We should try the gradual withdrawal from specific towns and provinces you recommended months ago, tell the Iraqi government we're going to slowly withdraw and then negotiate it with them a la Brzezinski, and perhaps redeploy in part to Kurd territory and Kuwait where we are welcome. Then if we came back it would be by invitation and we wouldn't be seen as occupiers. Since so many are being killed anyway it might be necessary to allow the ethnic groups to fight each other awhile without us so perhaps they would be more willing to compromise with one another if after a period they invited us back as peacekeepers. There is NO bloodless way to disengage and so something less than ideal must be tried or we're left with "Stay the course".
I think it is amazing that people are swallowing this at all:
"We can't tolerate a new terrorist state in the heart of the Middle East with large oil reserves that could be used to fund its radical ambitions or used to inflict economic damage on the West."
The US military goes in and creates havoc - and that havoc becomes the new excuse to control Iraq's resources.
Naomi Klein had written that that was the plan two years ago - http://nologo.org/ "Baghdad Year Zero: Pillaging Iraq in pursuit of a neo-con utopia" (linked at Harper's).
I think that Bush's new comments are just another expression of that plan.
Beyond that - Bush seems to be saying that the US will not alllow any country that is at odds with the US to control their own resources. At least that is what I'm hearing.
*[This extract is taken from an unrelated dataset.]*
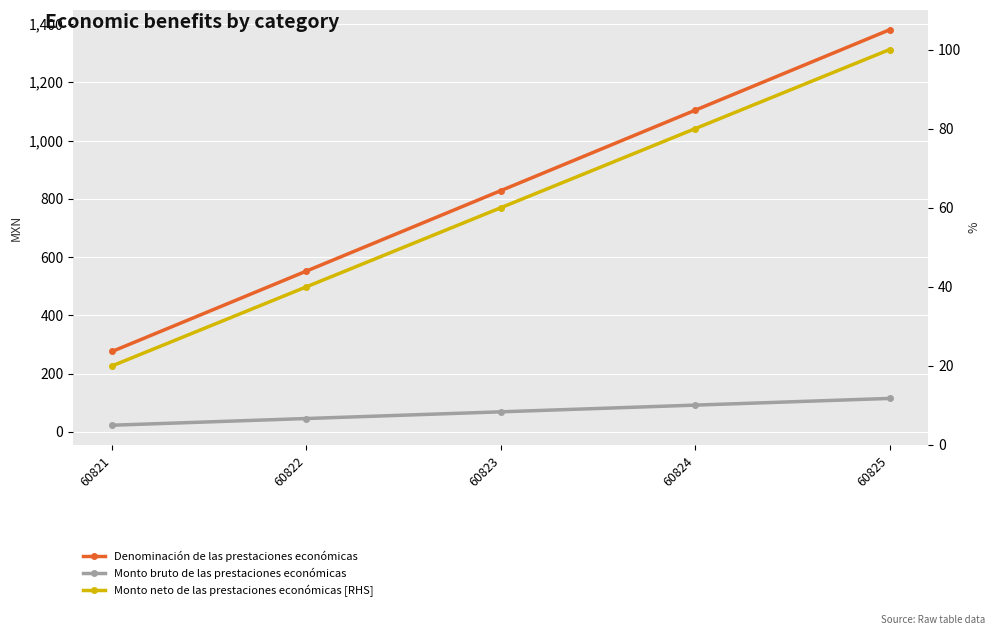

Count the number of data series in this chart.

3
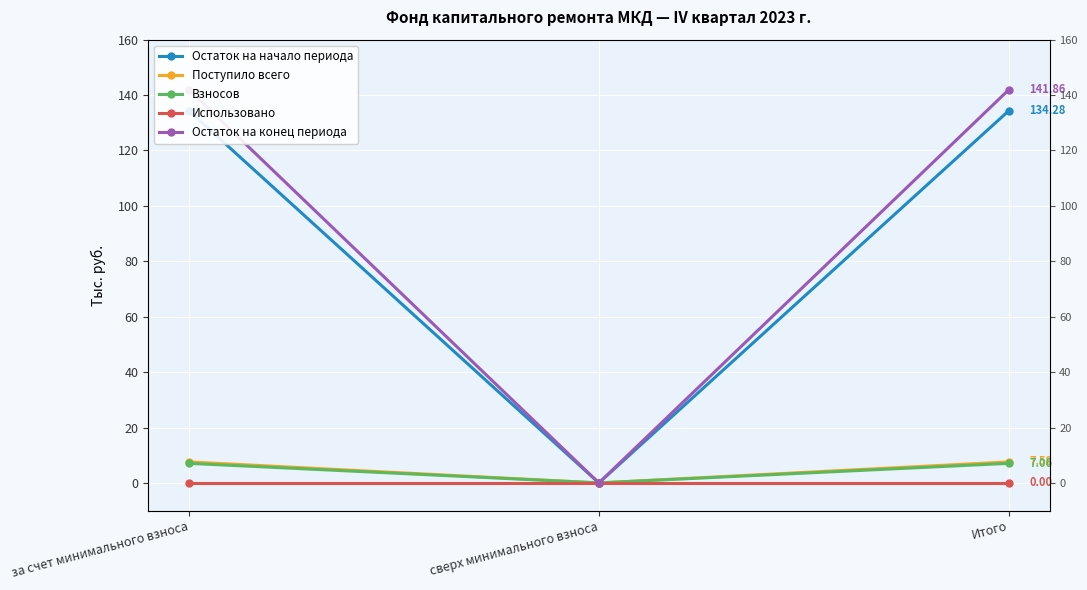

Where is Остаток на конец периода nearest to the value 70?

сверх минимального взноса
The Republican political apparatus has successfully framed the Iraqi situation in terms of "stay the course" and "cut and run." While we see this bemoaned as an obvious ploy in the blogosphere, the general public still thinks of the alternatives in Iraq as distillable into one of these vague and simplistic options.
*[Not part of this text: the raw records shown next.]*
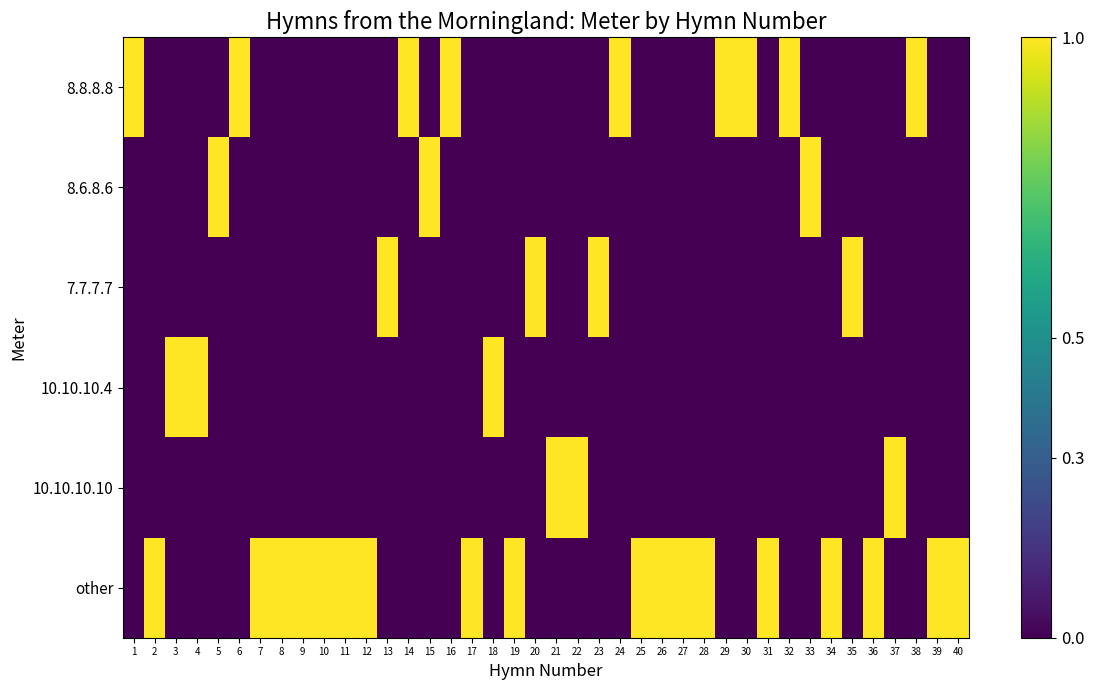

Reading right to left, list all the values displayed in this chart.

8.8.8.8: 40=0	39=0	38=1	37=0	36=0	35=0	34=0	33=0	32=1	31=0	30=1	29=1	28=0	27=0	26=0	25=0	24=1	23=0	22=0	21=0	20=0	19=0	18=0	17=0	16=1	15=0	14=1	13=0	12=0	11=0	10=0	9=0	8=0	7=0	6=1	5=0	4=0	3=0	2=0	1=1
8.6.8.6: 40=0	39=0	38=0	37=0	36=0	35=0	34=0	33=1	32=0	31=0	30=0	29=0	28=0	27=0	26=0	25=0	24=0	23=0	22=0	21=0	20=0	19=0	18=0	17=0	16=0	15=1	14=0	13=0	12=0	11=0	10=0	9=0	8=0	7=0	6=0	5=1	4=0	3=0	2=0	1=0
7.7.7.7: 40=0	39=0	38=0	37=0	36=0	35=1	34=0	33=0	32=0	31=0	30=0	29=0	28=0	27=0	26=0	25=0	24=0	23=1	22=0	21=0	20=1	19=0	18=0	17=0	16=0	15=0	14=0	13=1	12=0	11=0	10=0	9=0	8=0	7=0	6=0	5=0	4=0	3=0	2=0	1=0
10.10.10.4: 40=0	39=0	38=0	37=0	36=0	35=0	34=0	33=0	32=0	31=0	30=0	29=0	28=0	27=0	26=0	25=0	24=0	23=0	22=0	21=0	20=0	19=0	18=1	17=0	16=0	15=0	14=0	13=0	12=0	11=0	10=0	9=0	8=0	7=0	6=0	5=0	4=1	3=1	2=0	1=0
10.10.10.10: 40=0	39=0	38=0	37=1	36=0	35=0	34=0	33=0	32=0	31=0	30=0	29=0	28=0	27=0	26=0	25=0	24=0	23=0	22=1	21=1	20=0	19=0	18=0	17=0	16=0	15=0	14=0	13=0	12=0	11=0	10=0	9=0	8=0	7=0	6=0	5=0	4=0	3=0	2=0	1=0
other: 40=1	39=1	38=0	37=0	36=1	35=0	34=1	33=0	32=0	31=1	30=0	29=0	28=1	27=1	26=1	25=1	24=0	23=0	22=0	21=0	20=0	19=1	18=0	17=1	16=0	15=0	14=0	13=0	12=1	11=1	10=1	9=1	8=1	7=1	6=0	5=0	4=0	3=0	2=1	1=0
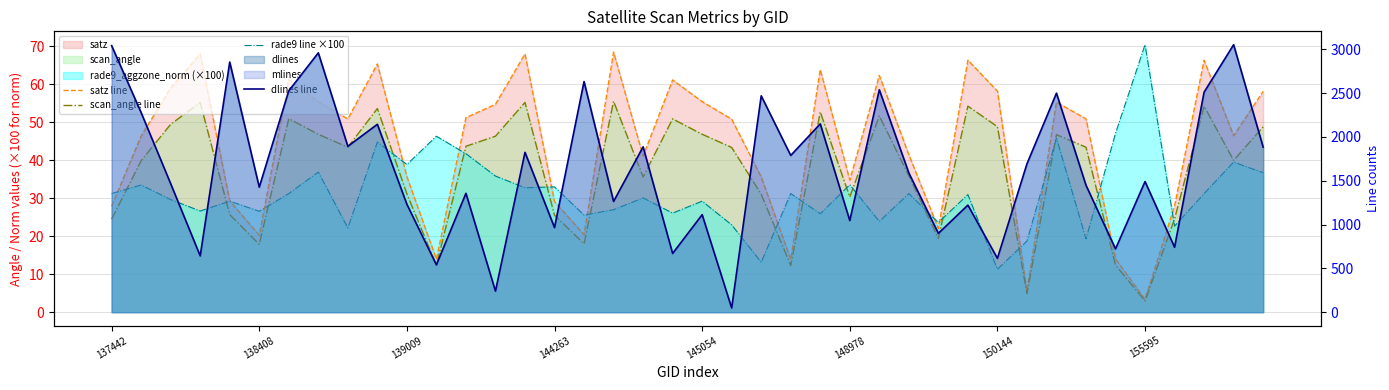

How many lines are shown in the chart?

4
Because "cut and run" has been made so anathema in the public mind, "stay the course" is left as the only palatable policy choice; despite the obvious failure it is proving to be. Yet, it must be maintained with public buy-in. But how?
Despite its seeming intractable bent on endless war, this Administration has certainly "stayed the course" politically by insisting there will be no reinstitution of the draft. Yet, we have exhausted our existing fighting force, and are reaching very far to find good candidates for voluntary service. This bunch has never intended in my opinion to leave Iraq or have any kind of stability there, which would justify a public demand to withdraw.
We have been given so many hints and promises at troop drawdowns, and have before us the ever elusive shape changing mirage of Iraqi self defense (we'll sit down as they stand up rhetoric), which by design can and will never be fulfilled, and we are being conditioned step by step to troop presence into the next decade. So, by molding public opinion over these years, they wish to succeed in boiling the frog by degrees, and bring us to the point where the national dialogue is fenced entirely in "stay the course," and the collective expectations have absorbed a nebulous timeline well beyond anyone's ability to project reasonably.
Since the only rational conclusion to be drawn by any stay-the-course framework is to add greatly to the number of troops, the national argument will conclude on its own that "hey, we have no other choice." We need more troops, we can't get them through voluntary recruitment, therefore . . . we must institute the draft to make this work.
We will, as a nation, of our own naivete about how political manipulation works, end up calling for the draft without the political machinery ever uttering the "D" word.